Por exemplo, em julho de 2023 a Comissão Europeia estabeleceu os Padrões Europeus de Relatórios de Sustentabilidade (ESRS, na sigla em inglês) para todas as grandes empresas listadas na UE sujeitas à Diretiva de Relatórios de Sustentabilidade Corporativa (CSRD). Esses padrões fazem referência direta aos padrões do GHG Protocol, e espera-se que alcancem 50 mil empresas em toda a União Europeia.

Outro exemplo é a Lei de Responsabilidade de Divulgação Climática da Califórnia, promulgada em outubro de 2023. A legislação exige que a Agência de Recursos do Ar da Califórnia desenvolva e adote regulamentações exigindo que empresas com mais de US$1 bilhão em operação no estado divulguem suas emissões de escopo 1 e 2 a partir de 2026 e as emissões de escopo 3 a partir de 2027.

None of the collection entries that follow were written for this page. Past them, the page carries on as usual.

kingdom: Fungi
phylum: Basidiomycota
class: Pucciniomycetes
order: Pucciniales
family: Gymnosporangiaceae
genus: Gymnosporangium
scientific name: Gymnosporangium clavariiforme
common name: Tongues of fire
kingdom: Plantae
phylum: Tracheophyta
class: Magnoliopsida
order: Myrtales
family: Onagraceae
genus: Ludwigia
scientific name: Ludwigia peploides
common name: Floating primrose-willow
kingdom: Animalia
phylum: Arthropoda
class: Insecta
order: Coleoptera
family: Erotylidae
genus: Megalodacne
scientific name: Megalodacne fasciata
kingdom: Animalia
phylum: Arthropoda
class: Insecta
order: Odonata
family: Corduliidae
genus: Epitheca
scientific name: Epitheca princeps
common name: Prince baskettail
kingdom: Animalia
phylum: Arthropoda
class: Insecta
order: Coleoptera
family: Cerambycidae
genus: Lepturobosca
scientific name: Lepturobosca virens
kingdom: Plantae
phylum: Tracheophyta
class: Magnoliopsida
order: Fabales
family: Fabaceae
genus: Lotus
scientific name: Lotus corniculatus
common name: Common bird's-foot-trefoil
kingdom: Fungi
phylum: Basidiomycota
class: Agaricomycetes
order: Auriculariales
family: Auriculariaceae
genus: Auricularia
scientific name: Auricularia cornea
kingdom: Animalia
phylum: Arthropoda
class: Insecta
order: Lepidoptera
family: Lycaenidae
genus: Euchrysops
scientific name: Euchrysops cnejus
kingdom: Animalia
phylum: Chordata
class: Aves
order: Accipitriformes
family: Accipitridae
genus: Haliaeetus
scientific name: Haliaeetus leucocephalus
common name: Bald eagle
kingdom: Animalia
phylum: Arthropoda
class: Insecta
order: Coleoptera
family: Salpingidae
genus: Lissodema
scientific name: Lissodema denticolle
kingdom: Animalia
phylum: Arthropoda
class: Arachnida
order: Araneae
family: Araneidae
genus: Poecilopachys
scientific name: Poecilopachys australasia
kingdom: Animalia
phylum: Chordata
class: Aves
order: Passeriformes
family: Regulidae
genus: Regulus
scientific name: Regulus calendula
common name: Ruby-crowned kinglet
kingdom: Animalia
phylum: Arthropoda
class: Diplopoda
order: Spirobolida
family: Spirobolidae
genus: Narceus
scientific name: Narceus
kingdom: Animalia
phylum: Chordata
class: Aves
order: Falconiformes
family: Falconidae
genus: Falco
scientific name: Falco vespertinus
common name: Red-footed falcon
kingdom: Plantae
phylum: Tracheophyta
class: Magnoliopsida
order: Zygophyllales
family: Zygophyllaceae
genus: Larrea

Muitos países também têm optado por utilizar estruturas voluntárias para estabelecer a exigência de divulgações. O padrão IFRS S2, por exemplo, tem sido adotado em estruturas regulatórias na Turquia, na Nigéria e no Brasil, exigindo que as empresas divulguem suas emissões de escopo 1, 2 e 3 de acordo com o GHG Protocol. Outros governos também já manifestaram a intenção de alinhar suas regulamentações com o IFRS S2, incluindo Nova ZelândiaFilipinasSingapura e Taiwan. Estima-se que o padrão IFRS S2 alcance entre 100 mil e 130 mil empresas em todo o mundo.

 

 

O que vem pela frente na contabilização de emissões corporativas?

Um momento-chave para a contabilização de emissões de GEE em 2024 será o lançamento da Norma de Divulgação Climática da Comissão de Valores Mobiliários dos EUA, que deve ser finalizada ainda este ano. A proposta preliminar para a nova regra, feita em 2022, exige a divulgação corporativa das emissões de Escopo 3. No entanto, a Reuters informou recentemente que a Comissão desistiu da exigência de divulgação das emissões de escopo 3. Isso é um problema, já que essas emissões de escopo 3 representam, em média, 75% do total de emissões. Até o momento, ainda não foi emitida uma versão atualizada da regra, nem há um cronograma específico para finalização. Os interessados na contabilização de GEE estarão de olho em novas atualizações e desdobramentos referentes à nova regra.